I listened carefully to the intervention from my colleague Liam Kerr about whether the decision should be based on support or illness. We are grappling with that very question throughout the discussion on the bill. Support is often what is needed and can be the difference between someone wanting to continue in a circumstance or not. Support is absolutely essential.
Even if amendments 138 and 143 are agreed to, however, I do not believe that they go far enough. We know that thousands of people have already been assessed as needing support yet are still waiting for care packages to be put in place. We know from all the excellent organisations, hospices, palliative care specialists and many more how unequal access to palliative care is. The “Dying in the Margins” report from Marie Curie gives examples of that.
Amendment 139 would make eligibility dependent on someone having been offered and having access to psychological counselling, and on whether they had previously been screened or treated for suicidal thoughts or ideation, or self-harm. That amendment is crucial. Illness and loss of function can lead to the experience of low mood and mental ill health. That is due to a variety of factors, including societal ones, but they are there nonetheless. We must recognise that there is a relationship between mental and physical health, and we have to support that. Amendment 139 tries to do that.

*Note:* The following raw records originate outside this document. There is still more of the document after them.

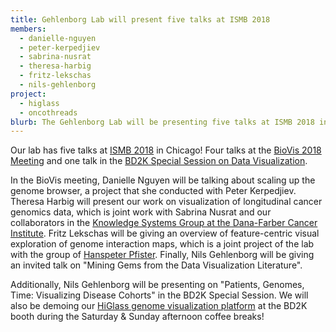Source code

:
 ```yaml
---
title: Gehlenborg Lab will present five talks at ISMB 2018
members:
  - danielle-nguyen
  - peter-kerpedjiev
  - sabrina-nusrat
  - theresa-harbig
  - fritz-lekschas
  - nils-gehlenborg
project:
  - higlass
  - oncothreads
blurb: The Gehlenborg Lab will be presenting five talks at ISMB 2018 in Chicago.
---
```

Our lab has five talks at [ISMB 2018](https://www.iscb.org/ismb2018) in Chicago! Four talks at the [BioVis 2018 Meeting](http://biovis.net/2018/program_ismb/)
and one talk in the [BD2K Special Session on Data Visualization](https://www.iscb.org/cms_addon/conferences/ismb2018/bd2k.php). 

In the BioVis meeting, Danielle Nguyen will be talking about scaling up the genome browser, a project that she conducted with Peter Kerpedjiev. Theresa Harbig will present our work on visualization of longitudinal cancer genomics data, which is joint work with Sabrina Nusrat and our collaborators in the [Knowledge Systems Group at the Dana-Farber Cancer Institute](http://bcb.dfci.harvard.edu/knowledge-systems/). Fritz Lekschas will be giving an overview of feature-centric visual exploration of genome interaction maps, which is a joint project of the lab with the group of [Hanspeter Pfister](https://vcg.seas.harvard.edu/). Finally, Nils Gehlenborg will be giving an invited talk on "Mining Gems from the Data Visualization Literature". 

Additionally, Nils Gehlenborg will be presenting on "Patients, Genomes, Time: Visualizing Disease Cohorts" in the BD2K Special Session. We will also be demoing our [HiGlass genome visualization platform](http://higlass.io) at the BD2K booth during the Saturday & Sunday afternoon coffee breaks!
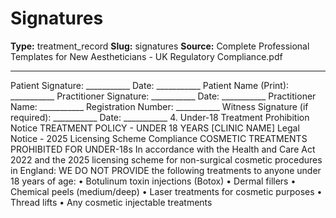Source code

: # Signatures

**Type:** treatment_record
**Slug:** signatures
**Source:** Complete Professional Templates for New Aestheticians - UK Regulatory Compliance.pdf

---

Patient Signature: ___________ Date: ___________ Patient Name (Print): ___________
Practitioner Signature: ___________ Date: ___________ Practitioner Name: ___________ Registration
Number: ___________
Witness Signature (if required): ___________ Date: ___________
4. Under-18 Treatment Prohibition Notice
TREATMENT POLICY - UNDER 18 YEARS [CLINIC NAME]
Legal Notice - 2025 Licensing Scheme Compliance
COSMETIC TREATMENTS PROHIBITED FOR UNDER-18s
In accordance with the Health and Care Act 2022 and the 2025 licensing scheme for non-surgical
cosmetic procedures in England:
WE DO NOT PROVIDE the following treatments to anyone under 18 years of age:
• Botulinum toxin injections (Botox)
• Dermal fillers
• Chemical peels (medium/deep)
• Laser treatments for cosmetic purposes
• Thread lifts
• Any cosmetic injectable treatments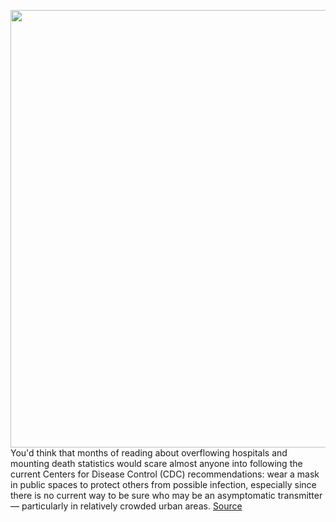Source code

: <img src='https://cdn.vox-cdn.com/thumbor/vW-UkRG7FfokCQ4K_LsQJkjJ0x4=/0x0:2040x1360/1200x800/filters:focal(857x517:1183x843)/cdn.vox-cdn.com/uploads/chorus_image/image/66983652/acastro_200512_1777_faceMask_0001.0.0.jpg' width='700px' /><br/>
You'd think that months of reading about overflowing hospitals and mounting death statistics would scare almost anyone into following the current Centers for Disease Control (CDC) recommendations: wear a mask in public spaces to protect others from possible infection, especially since there is no current way to be sure who may be an asymptomatic transmitter — particularly in relatively crowded urban areas.
<a href='https://www.theverge.com/21303553/face-mask-coronavirus-cdc-etiquette-public'> Source <a/>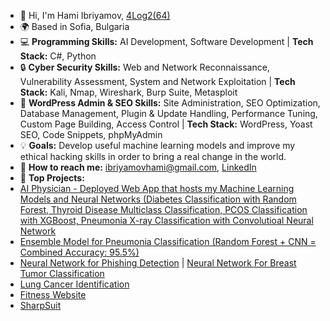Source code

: - 👋 Hi, I'm Hami Ibriyamov, [4Log2(64)](24_years_old)
- 🌍 Based in Sofia, Bulgaria
- 💻 **Programming Skills:** AI Development, Software Development | **Tech Stack:** C#, Python
- 🔒 **Cyber Security Skills:** Web and Network Reconnaissance, Vulnerability Assessment, System and Network Exploitation | **Tech Stack:** Kali, Nmap, Wireshark, Burp Suite, Metasploit
- 🧠 **WordPress Admin & SEO Skills:** Site Administration, SEO Optimization, Database Management, Plugin & Update Handling, Performance Tuning, Custom Page Building, Access Control | **Tech Stack:** WordPress, Yoast SEO, Code Snippets, phpMyAdmin
- 💡 **Goals:** Develop useful machine learning models and improve my ethical hacking skills in order to bring a real change in the world.
- 💬 **How to reach me:** [ibriyamovhami@gmail.com](https://mail.google.com/mail/u/ibriyamovhami@gmail.com/#compose), [LinkedIn](https://www.linkedin.com/in/hami-ibriyamov-727146268/)
- 🚀 **Top Projects:**
- [AI Physician - Deployed Web App that hosts my Machine Learning Models and Neural Networks (Diabetes Classification with Random Forest, Thyroid Disease Multiclass Classification, PCOS Classification with XGBoost, Pneumonia X-ray Classification with Convolutioal Neural Network](https://github.com/hamii31/ai_medic)  
- [Ensemble Model for Pneumonia Classification (Random Forest + CNN = Combined Accuracy: 95.5%)](https://github.com/hamii31/Stanford-University-ML-Specialization/blob/main/Advanced%20Learning%20Algorithms/Week%204/Personal%20Projects/Ensemble%20Model%20for%20Pneumonia%20Classification.py)
- [Neural Network for Phishing Detection](https://github.com/hamii31/Stanford-University-ML-Specialization/blob/main/Advanced%20Learning%20Algorithms/Week%201/Personal%20Projects/PhishingDetectionMultilayeredPeceptron.py) | [Neural Network For Breast Tumor Classification](https://github.com/hamii31/Stanford-University-ML-Specialization/blob/main/Advanced%20Learning%20Algorithms/Week%201/Personal%20Projects/BreastCancerMultilayerPerceptronClassification.py)
- [Lung Cancer Identification](https://github.com/hamii31/Stanford-University-ML-Specialization/blob/main/Supervised%20Machine%20Learning/Week%203/Personal%20Projects/LungCancerIdentification.py)
- [Fitness Website](https://github.com/hamii31/LiftingDomeVS)
- [SharpSuit](https://github.com/hamii31/SharpSuit)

Particularly given the exchanges that we have heard this afternoon on amendment 139, it is important to remind ourselves of the statement on the issue by the Royal College of Psychiatrists, which has said:
“suicide prevention remains a duty when someone is terminally ill”.
That is incredibly important, and the amendment could help us to ensure that that is the case. The college went on to say:
“For someone given a terminal diagnosis, the inevitable loss and grief associated with the end of life should be acknowledged and supported”.
That is another reason why the amendment is important. However, I am still concerned that it would fall short of making the bill entirely safe.